Which is where we met-up again with Matt and his unnamed wife who we’d met on the Rio Tinto access road when their van had a punctured tyre (Aussie spelling) and we stopped to help. We saw them again at the pool in Millstream Chichester park, at Yardie Creek and finally had a long visit with them in the hot tub. They are on a one year trek around Australia. She’s a chemical engineer and he plays Aussie Rule Football, coaches, cycles competitively and works for moving companies on and off. Meeting people several times is not all that unusual as we are visiting the same places on our way south.
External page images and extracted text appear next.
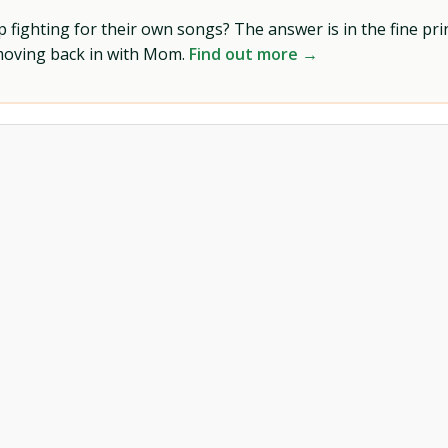
ighting for their own songs? The answer is in the fine prin
 moving back in with Mom.
Find out more →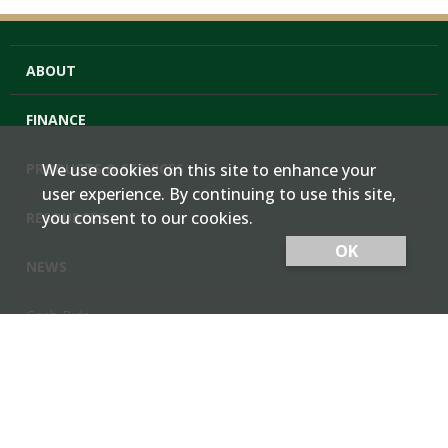
ABOUT
FINANCE
PRODUCTS & SERVICES
We use cookies on this site to enhance your
user experience. By continuing to use this site,
you consent to our cookies.
RESOURCES
OK
NEWS
Cash Bids
Contact Us
Locations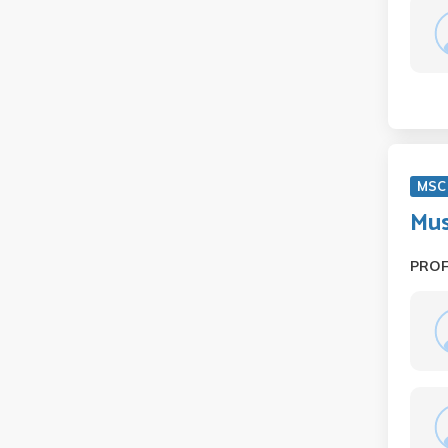
MSC
Mus
PRO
This area was first visited by the Dutch in the early 1600’s who were blown off course on their way to the Dutch East Indies. It was later mapped by the French which is why many names along the coast are French. Louis XVIII sent a scientific expedition to gather specimens and make notes on this new land, all in the spirit of the enlightenment. Though one ship met an inglorious end shipwrecked off the coast of South America on its way back to France, the other ships returned with specimens and descriptions of plants, animals and minerals as well as accounts of their encounters with indigenous people.

Imagine how different Australia would be today had it become a French colony.